The establishment of shared savings programs and ACOs for Medicare and Medicaid beneficiaries is a key part of the new health reform law.
"The basic thrust of it was to ask a series of questions about the implications of the law and what kinds of additional rules that CMS should establish or policy changes the FTC should make. ... [The agencies] asked communities about how to make the law work most effectively and prevent undesirable outcomes," said Harold D. Miller, executive director of the Center for Healthcare Quality and Payment Reform in Pittsburgh, one of the attendees.
Setting up accountable care organizations has generated much discussion from many parts of the health care system, because ACOs require some form of alignment and a focus on a continuum of care rather than a single episode.

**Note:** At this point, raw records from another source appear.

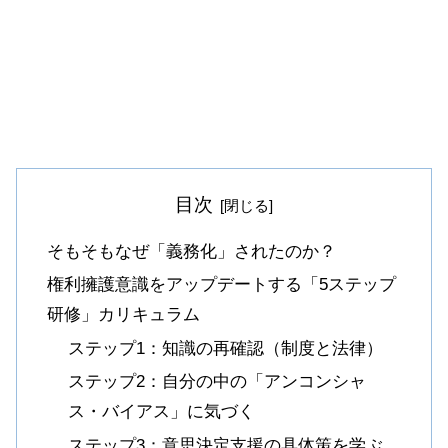
目次
そもそもなぜ「義務化」されたのか？
権利擁護意識をアップデートする「5ステップ
研修」カリキュラム
ステップ1：知識の再確認（制度と法律）
ステップ2：自分の中の「アンコンシャ
ス・バイアス」に気づく
ステップ3：意思決定支援の具体策を学ぶ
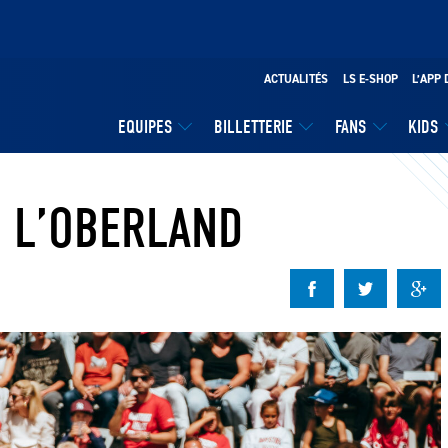
ACTUALITÉS
LS E-SHOP
L’APP 
EQUIPES
BILLETTERIE
FANS
KIDS
S L’OBERLAND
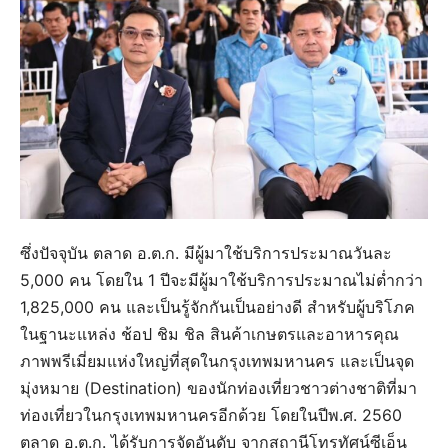
ซึ่งปัจจุบัน ตลาด อ.ต.ก. มีผู้มาใช้บริการประมาณวันละ
5,000 คน โดยใน 1 ปีจะมีผู้มาใช้บริการประมาณไม่ต่ำกว่า
1,825,000 คน และเป็นรู้จักกันเป็นอย่างดี สำหรับผู้บริโภค
ในฐานะแหล่ง ช้อป ชิม ชิล สินค้าเกษตรและอาหารคุณ
ภาพพรีเมี่ยมแห่งใหญ่ที่สุดในกรุงเทพมหานคร และเป็นจุด
มุ่งหมาย (Destination) ของนักท่องเที่ยวชาวต่างชาติที่มา
ท่องเที่ยวในกรุงเทพมหานครอีกด้วย โดยในปีพ.ศ. 2560
ตลาด อ.ต.ก. ได้รับการจัดอันดับ จากสถานีโทรทัศน์ซีเอ็น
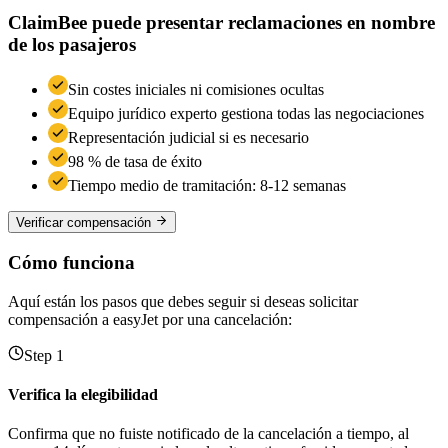
ClaimBee puede presentar reclamaciones en nombre
de los pasajeros
Sin costes iniciales ni comisiones ocultas
Equipo jurídico experto gestiona todas las negociaciones
Representación judicial si es necesario
98 % de tasa de éxito
Tiempo medio de tramitación: 8-12 semanas
Verificar compensación
Cómo funciona
Aquí están los pasos que debes seguir si deseas solicitar
compensación a easyJet por una cancelación:
Step 1
Verifica la elegibilidad
Confirma que no fuiste notificado de la cancelación a tiempo, al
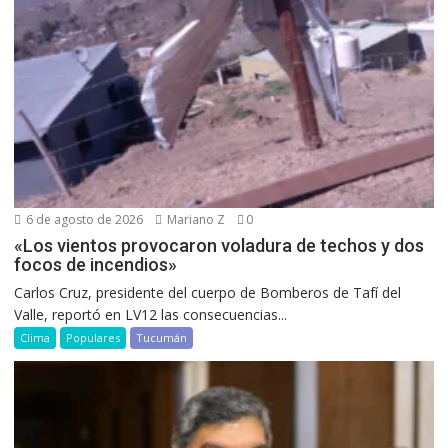
6 de agosto de 2026
Mariano Z
0
«Los vientos provocaron voladura de techos y dos
focos de incendios»
Carlos Cruz, presidente del cuerpo de Bomberos de Tafí del
Valle, reportó en LV12 las consecuencias...
Clima
Populares
Tucumán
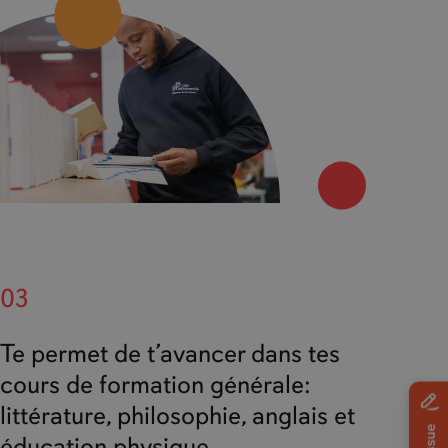
03
Te permet de t’avancer dans tes
cours de formation générale:
littérature, philosophie, anglais et
éducation physique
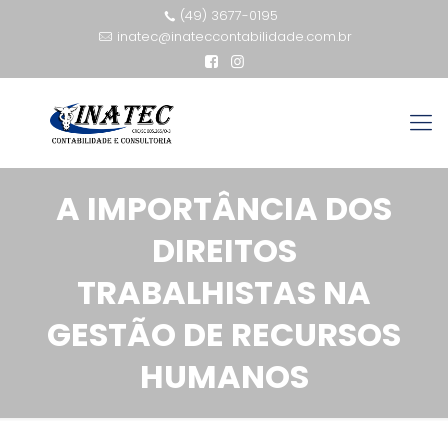
(49) 3677-0195
inatec@inateccontabilidade.com.br
A IMPORTÂNCIA DOS
DIREITOS
TRABALHISTAS NA
GESTÃO DE RECURSOS
HUMANOS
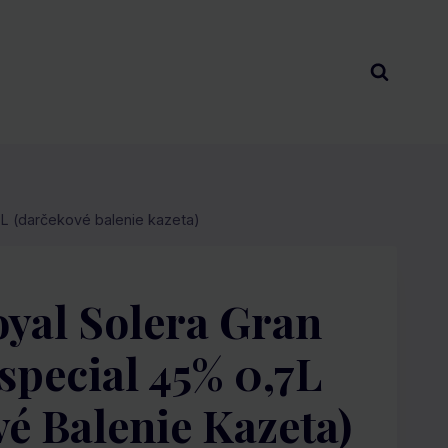
L (darčekové balenie kazeta)
yal Solera Gran
special 45% 0,7L
é Balenie Kazeta)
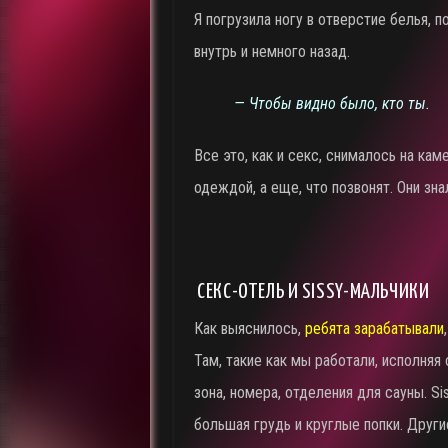
Я погрузила ногу в отверстие белья, п
внутрь и немного назад.
— Чтобы видно было, кто ты.
Все это, как и секс, снималось на кам
одеждой, а еще, что позвонят. Они зна
СЕКС-ОТЕЛЬ И SISSY-МАЛЬЧИКИ
Как выяснилось,
ребята зарабатывали
Там, такие как мы работали, исполняя
зона, номера, отделения для сауны. Si
большая грудь и круглые попки. Други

Physicians still earn a fee for services provided but are also eligible for bonuses determined by cost-saving and quality metrics, which have yet to be set.
Health system reform legislation calls for ACOs to be established by Jan. 1, 2012. The law states that eligible entities include group medical practices, networks of individual practices, partnerships or joint venture arrangements between hospitals and health care professionals, hospitals that employ physicians and other multiparty arrangements as deemed appropriate. An ACO must run for at least three years and care for at least 5,000 patients.
Government agencies are working on defining other aspects of the payment model, including exactly what an ACO is and how bonuses will be determined.